確かに子供一人といえども、家族が増えれば生活費が増える。しかし私達はグルメだ、ブランド品だ、あるいは娯楽だと云って、日常的な楽しみに随分お金を使っている。そのようなお金と比較して、子育てに使うお金の方が価値あるいは優先順位が低いと言うのだろうか?子育ては娯楽のような目先の一時的な楽しみではなく、将来に向かっての楽しみである。子育てを通じて自己成長も図れる。また私達の経験によれば、子供はお金さえあれば育つものでもなければ、お金をかければ良い子が育つというものでもない。

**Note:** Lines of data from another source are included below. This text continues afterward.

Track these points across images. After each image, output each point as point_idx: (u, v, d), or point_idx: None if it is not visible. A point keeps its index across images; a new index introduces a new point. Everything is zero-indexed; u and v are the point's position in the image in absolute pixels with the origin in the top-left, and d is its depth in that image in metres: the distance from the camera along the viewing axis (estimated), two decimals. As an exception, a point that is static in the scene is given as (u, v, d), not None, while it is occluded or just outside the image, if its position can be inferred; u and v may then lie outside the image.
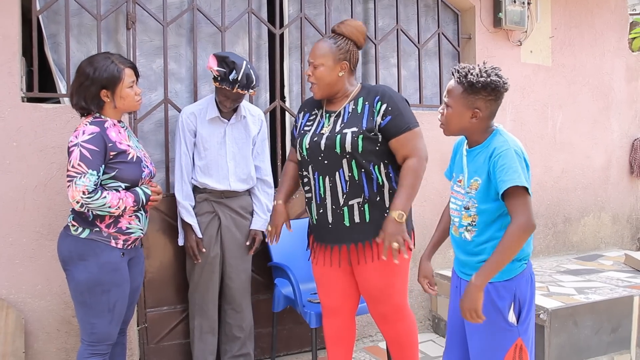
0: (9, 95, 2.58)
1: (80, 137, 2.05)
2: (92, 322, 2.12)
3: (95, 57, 2.17)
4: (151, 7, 2.93)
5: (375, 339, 3.43)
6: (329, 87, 2.20)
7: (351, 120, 2.17)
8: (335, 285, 2.31)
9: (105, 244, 2.11)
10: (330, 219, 2.20)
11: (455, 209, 1.91)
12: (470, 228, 1.84)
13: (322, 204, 2.21)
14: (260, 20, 3.22)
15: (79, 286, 2.10)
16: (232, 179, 2.73)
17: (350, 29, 2.20)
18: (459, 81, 1.80)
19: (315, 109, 2.31)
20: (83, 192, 2.01)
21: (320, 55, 2.18)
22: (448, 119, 1.85)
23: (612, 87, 4.42)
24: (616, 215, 4.49)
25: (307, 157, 2.22)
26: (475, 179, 1.82)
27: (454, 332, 1.99)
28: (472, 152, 1.87)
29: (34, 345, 2.64)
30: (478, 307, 1.73)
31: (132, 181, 2.16)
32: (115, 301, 2.13)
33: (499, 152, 1.75)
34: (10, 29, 2.59)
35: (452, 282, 2.02)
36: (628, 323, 3.06)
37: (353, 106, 2.20)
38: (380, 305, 2.26)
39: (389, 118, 2.13)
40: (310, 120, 2.30)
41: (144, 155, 2.27)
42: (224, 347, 2.84)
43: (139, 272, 2.32)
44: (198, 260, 2.70)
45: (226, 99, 2.61)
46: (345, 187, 2.15)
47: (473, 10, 3.81)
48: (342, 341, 2.39)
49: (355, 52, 2.22)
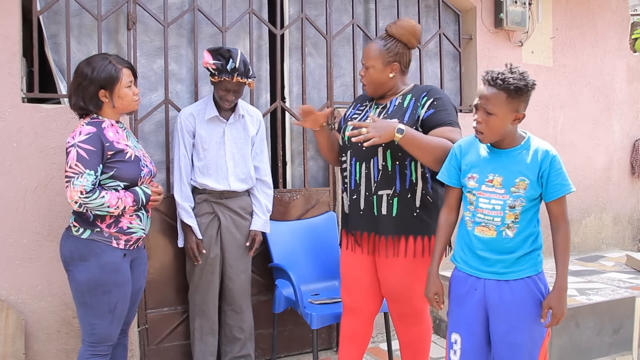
0: (9, 95, 2.58)
1: (77, 137, 2.06)
2: (92, 323, 2.11)
3: (93, 57, 2.17)
4: (152, 7, 2.93)
5: (376, 340, 3.42)
6: (380, 87, 2.24)
7: (395, 112, 2.19)
8: (358, 286, 2.31)
9: (106, 244, 2.10)
10: (362, 206, 2.22)
11: (492, 208, 1.88)
12: (512, 225, 1.87)
13: (356, 189, 2.23)
14: (261, 21, 3.21)
15: (80, 286, 2.10)
16: (232, 179, 2.73)
17: (400, 31, 2.20)
18: (502, 87, 1.78)
19: (367, 101, 2.35)
20: (81, 192, 2.01)
21: (371, 58, 2.20)
22: (491, 127, 1.83)
23: (613, 88, 4.41)
24: (617, 216, 4.49)
25: (348, 143, 2.24)
26: (522, 178, 1.85)
27: (472, 335, 1.96)
28: (509, 153, 1.89)
29: (34, 346, 2.64)
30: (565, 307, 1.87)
31: (131, 180, 2.15)
32: (116, 302, 2.12)
33: (553, 156, 1.87)
34: (11, 29, 2.59)
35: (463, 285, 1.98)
36: (630, 324, 3.05)
37: (400, 100, 2.22)
38: (400, 305, 2.26)
39: (431, 111, 2.14)
40: (359, 110, 2.34)
41: (142, 154, 2.26)
42: (225, 349, 2.83)
43: (141, 273, 2.31)
44: (198, 261, 2.70)
45: (227, 91, 2.61)
46: (377, 175, 2.16)
47: (474, 10, 3.80)
48: (357, 342, 2.38)
49: (405, 53, 2.23)
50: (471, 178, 1.93)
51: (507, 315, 1.89)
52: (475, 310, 1.95)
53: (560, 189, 1.86)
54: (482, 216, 1.91)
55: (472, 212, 1.94)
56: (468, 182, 1.94)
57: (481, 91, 1.84)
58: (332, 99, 3.37)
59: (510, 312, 1.89)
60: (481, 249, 1.92)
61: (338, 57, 3.47)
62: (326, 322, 2.69)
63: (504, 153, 1.90)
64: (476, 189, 1.92)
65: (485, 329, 1.96)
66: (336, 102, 3.40)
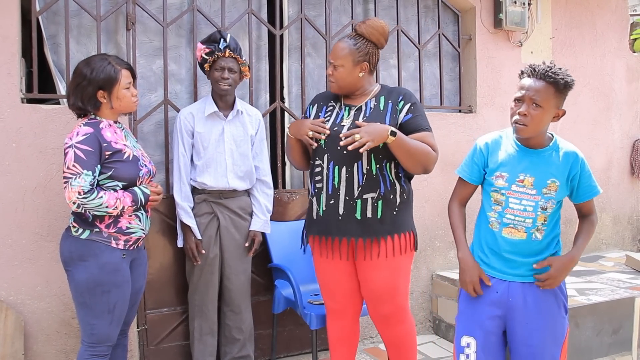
0: (8, 96, 2.58)
1: (75, 138, 2.06)
2: (92, 323, 2.11)
3: (92, 58, 2.17)
4: (151, 8, 2.93)
5: (375, 340, 3.42)
6: (349, 86, 2.23)
7: (374, 116, 2.18)
8: (339, 287, 2.30)
9: (105, 244, 2.11)
10: (341, 211, 2.19)
11: (523, 209, 1.86)
12: (541, 227, 1.86)
13: (334, 194, 2.19)
14: (260, 21, 3.21)
15: (79, 287, 2.10)
16: (230, 176, 2.72)
17: (370, 30, 2.20)
18: (553, 80, 1.78)
19: (332, 102, 2.32)
20: (79, 192, 2.01)
21: (340, 57, 2.19)
22: (536, 120, 1.80)
23: (612, 88, 4.41)
24: (617, 216, 4.49)
25: (324, 146, 2.22)
26: (553, 180, 1.84)
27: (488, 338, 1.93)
28: (540, 153, 1.87)
29: (34, 347, 2.63)
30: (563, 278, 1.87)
31: (129, 180, 2.15)
32: (115, 302, 2.12)
33: (582, 158, 1.88)
34: (10, 29, 2.59)
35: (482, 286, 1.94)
36: (629, 324, 3.05)
37: (375, 103, 2.22)
38: (382, 306, 2.24)
39: (410, 116, 2.17)
40: (328, 112, 2.30)
41: (141, 154, 2.27)
42: (224, 349, 2.83)
43: (141, 274, 2.31)
44: (198, 262, 2.69)
45: (222, 70, 2.64)
46: (362, 179, 2.15)
47: (473, 11, 3.80)
48: (346, 343, 2.38)
49: (375, 52, 2.23)
50: (500, 177, 1.89)
51: (530, 318, 1.87)
52: (493, 312, 1.91)
53: (591, 191, 1.90)
54: (512, 217, 1.87)
55: (499, 213, 1.90)
56: (496, 180, 1.89)
57: (529, 84, 1.80)
58: (331, 99, 3.36)
59: (535, 315, 1.87)
60: (508, 251, 1.88)
61: (337, 57, 3.46)
62: (325, 322, 2.68)
63: (534, 153, 1.87)
64: (506, 189, 1.88)
65: (501, 331, 1.93)
66: (335, 102, 3.40)
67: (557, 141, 1.91)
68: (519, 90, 1.83)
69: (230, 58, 2.64)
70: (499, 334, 1.94)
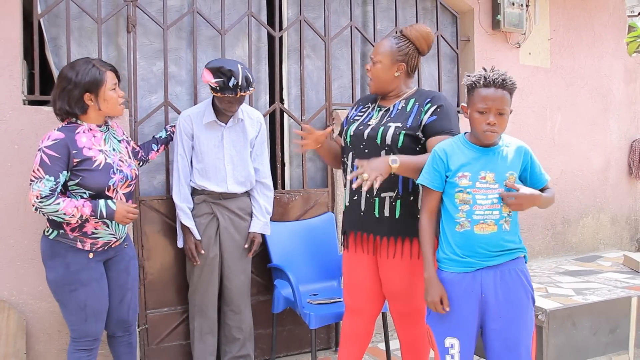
0: (10, 98, 2.60)
1: (44, 142, 2.10)
2: (69, 319, 2.22)
3: (77, 61, 2.20)
4: (151, 10, 2.95)
5: (375, 339, 3.43)
6: (384, 84, 2.25)
7: (398, 116, 2.20)
8: (361, 287, 2.31)
9: (70, 245, 2.16)
10: (362, 207, 2.23)
11: (490, 203, 1.94)
12: (508, 218, 1.96)
13: (357, 191, 2.23)
14: (259, 23, 3.23)
15: (51, 285, 2.21)
16: (230, 182, 2.74)
17: (416, 34, 2.23)
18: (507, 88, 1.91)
19: (370, 103, 2.36)
20: (36, 196, 2.06)
21: (380, 53, 2.23)
22: (504, 125, 1.94)
23: (610, 89, 4.43)
24: (615, 217, 4.51)
25: (350, 144, 2.26)
26: (511, 172, 1.96)
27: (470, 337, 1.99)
28: (494, 150, 1.98)
29: (35, 346, 2.65)
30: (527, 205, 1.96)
31: (96, 189, 2.16)
32: (84, 300, 2.17)
33: (528, 149, 2.02)
34: (12, 32, 2.61)
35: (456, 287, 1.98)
36: (626, 324, 3.07)
37: (403, 104, 2.24)
38: (400, 305, 2.27)
39: (434, 118, 2.15)
40: (361, 112, 2.35)
41: (119, 159, 2.26)
42: (224, 348, 2.85)
43: (122, 270, 2.34)
44: (197, 262, 2.71)
45: (230, 104, 2.62)
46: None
47: (472, 12, 3.83)
48: (357, 341, 2.38)
49: (414, 56, 2.25)
50: (463, 177, 1.96)
51: (502, 311, 1.93)
52: (472, 310, 1.97)
53: (542, 179, 2.03)
54: (481, 213, 1.93)
55: (467, 212, 1.95)
56: (460, 181, 1.96)
57: (491, 95, 1.89)
58: (330, 100, 3.39)
59: (506, 307, 1.93)
60: (482, 246, 1.95)
61: (336, 59, 3.49)
62: (325, 322, 2.71)
63: (489, 151, 1.97)
64: (471, 187, 1.95)
65: (478, 329, 2.00)
66: (334, 103, 3.42)
67: (503, 138, 2.02)
68: (481, 102, 1.90)
69: (241, 96, 2.60)
70: (476, 333, 2.00)
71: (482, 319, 1.98)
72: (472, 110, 1.93)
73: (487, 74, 1.90)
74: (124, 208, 2.18)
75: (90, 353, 2.24)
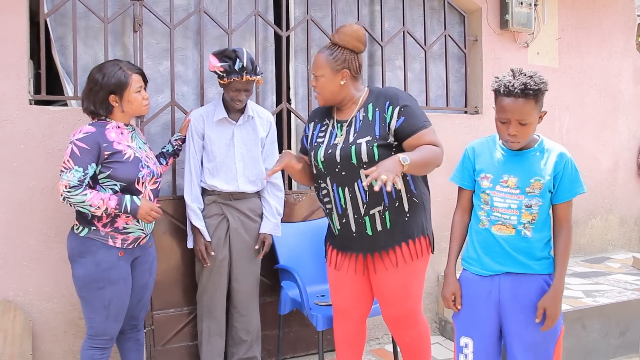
0: (17, 97, 2.60)
1: (76, 135, 2.17)
2: (90, 317, 2.23)
3: (105, 64, 2.29)
4: (158, 9, 2.94)
5: (381, 341, 3.42)
6: (333, 95, 2.20)
7: (364, 129, 2.14)
8: (348, 289, 2.30)
9: (102, 242, 2.19)
10: (353, 228, 2.19)
11: (507, 207, 1.91)
12: (529, 225, 1.90)
13: (344, 214, 2.20)
14: (266, 23, 3.22)
15: (77, 282, 2.21)
16: (241, 180, 2.73)
17: (344, 37, 2.16)
18: (531, 95, 1.79)
19: (326, 119, 2.29)
20: (65, 186, 2.11)
21: (319, 67, 2.18)
22: (527, 134, 1.86)
23: (619, 89, 4.40)
24: (624, 218, 4.47)
25: (324, 170, 2.20)
26: (537, 179, 1.89)
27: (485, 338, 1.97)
28: (524, 154, 1.92)
29: (41, 347, 2.65)
30: (559, 309, 1.90)
31: (127, 180, 2.21)
32: (110, 298, 2.20)
33: (568, 158, 1.90)
34: (18, 31, 2.61)
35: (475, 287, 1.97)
36: (637, 326, 3.04)
37: (364, 114, 2.18)
38: (393, 309, 2.24)
39: (402, 119, 2.10)
40: (322, 132, 2.27)
41: (146, 156, 2.32)
42: (231, 350, 2.83)
43: (146, 271, 2.38)
44: (207, 263, 2.70)
45: (237, 92, 2.62)
46: (365, 197, 2.13)
47: (480, 12, 3.80)
48: (352, 344, 2.37)
49: (353, 59, 2.18)
50: (485, 178, 1.96)
51: (521, 313, 1.90)
52: (488, 312, 1.94)
53: (570, 191, 1.90)
54: (498, 214, 1.93)
55: (486, 212, 1.96)
56: (482, 182, 1.96)
57: (510, 105, 1.81)
58: (337, 100, 3.37)
59: (524, 309, 1.90)
60: (500, 246, 1.92)
61: (343, 58, 3.46)
62: (332, 323, 2.68)
63: (518, 155, 1.93)
64: (490, 189, 1.94)
65: (497, 332, 1.96)
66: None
67: (543, 142, 1.95)
68: (501, 112, 1.84)
69: (247, 80, 2.61)
70: (494, 334, 1.97)
71: (503, 322, 1.95)
72: (496, 117, 1.89)
73: (508, 80, 1.81)
74: (148, 205, 2.23)
75: (103, 352, 2.25)
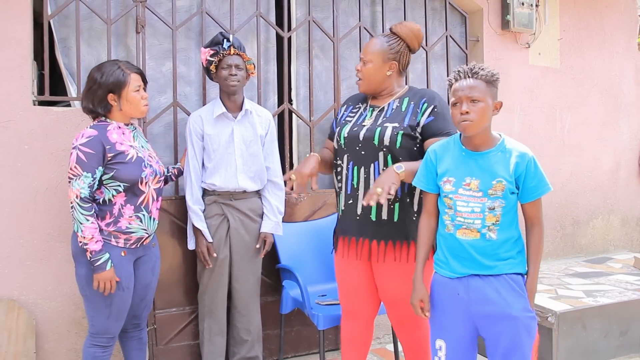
0: (20, 98, 2.62)
1: (79, 140, 2.16)
2: (92, 315, 2.25)
3: (104, 63, 2.30)
4: (160, 11, 2.96)
5: (382, 341, 3.43)
6: (375, 84, 2.20)
7: (394, 116, 2.16)
8: (356, 289, 2.29)
9: (105, 242, 2.19)
10: (358, 211, 2.19)
11: (470, 211, 1.87)
12: (493, 227, 1.86)
13: (353, 194, 2.19)
14: (268, 24, 3.23)
15: (80, 280, 2.23)
16: (241, 177, 2.73)
17: (406, 31, 2.19)
18: (479, 76, 1.82)
19: (360, 103, 2.31)
20: (77, 196, 2.11)
21: (371, 52, 2.18)
22: (479, 113, 1.81)
23: (621, 89, 4.40)
24: (625, 218, 4.47)
25: (344, 146, 2.21)
26: (499, 180, 1.84)
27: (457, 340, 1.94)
28: (485, 155, 1.87)
29: (45, 345, 2.67)
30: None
31: (130, 181, 2.22)
32: (112, 297, 2.21)
33: (530, 158, 1.86)
34: (22, 33, 2.63)
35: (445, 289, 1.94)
36: (637, 326, 3.04)
37: (398, 104, 2.19)
38: (398, 311, 2.24)
39: (432, 118, 2.12)
40: (352, 113, 2.30)
41: (148, 155, 2.33)
42: (233, 350, 2.85)
43: (148, 270, 2.39)
44: (209, 265, 2.71)
45: (229, 67, 2.65)
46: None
47: (481, 12, 3.81)
48: (358, 344, 2.37)
49: (406, 53, 2.21)
50: (447, 182, 1.91)
51: (494, 313, 1.85)
52: (459, 314, 1.91)
53: (536, 191, 1.86)
54: (462, 219, 1.89)
55: (451, 216, 1.91)
56: (444, 186, 1.92)
57: (460, 85, 1.84)
58: (338, 101, 3.38)
59: (497, 311, 1.85)
60: (465, 251, 1.89)
61: (345, 59, 3.48)
62: (333, 323, 2.70)
63: (479, 156, 1.88)
64: (453, 193, 1.90)
65: (471, 332, 1.93)
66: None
67: (504, 141, 1.90)
68: (453, 95, 1.85)
69: (236, 55, 2.67)
70: (467, 335, 1.93)
71: (478, 324, 1.90)
72: (450, 108, 1.88)
73: (458, 69, 1.85)
74: (109, 276, 2.16)
75: (105, 350, 2.27)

また次のようにも疑問も投げかけた。「少子化の原因が子育ては苦労が多いからだと言うなら、これも経済大国の横暴、自己中心的な発想では無いだろうか?自分達は苦労をせず、経済大国の札束の力にものを言わせて、日本より貧しい人達が苦労して育てた子供達によって自分達の問題を解決しようと云うのだろうか?」と。確かに子育ての為には、自分の欲しい物ややりたい事を少しは我慢しなくてはならない。精神的にも苦労することは多い。しかしその苦労があってこそ将来の安心、心の安楽があるのではないだろうか?結果は後から付いて来る。

残念なことに若者達には少子高齢化問題が誰にとっての問題なのかが分かっていないように感じられる。少子高齢化現象が起こっているのが今現在であっても、それが問題となるのは自分達が高齢化した時のことである。つまり少子高齢化問題とは自分達の問題である。

一方で、最近の日本社会では生きる目標も意欲も無いので、インターネットで仲間を募って自殺する人、あるいはニートといわれる消極的な生き方の人達も増加傾向にある。この事実を含め考えれば、私は人口さえ多ければ良いとは思わない。大切な事は、少人数であっても一人ひとりが意欲を持って生き、社会の一員としての意識と認識を持って役割を果たす事、つまり数より質の問題だと思う。高齢者支援も単なる人手の問題ではなく、それを支える人の心の問題だと思う。

当社は創業以来20年間「当り前のことを当り前に行う」事を経営の基本とし、社員は新卒の採用で構成し、企業戦士育てではなく良き社会人、良き職業人の育成を目指して、常に時代を先取りした斬新な経営に挑戦して来た、21世紀を生きる若者集団である。

つまり少子高齢化問題は、一般社会つまり他人事ではなく皆さん自身の問題である。結婚するのも子供を産むのも全く個人の自由であり、個人の選択の問題である。しかし自分達が少子高齢化時代を生きることに選択の余地はない。どう生きるか、自分の問題として真剣に考えよう。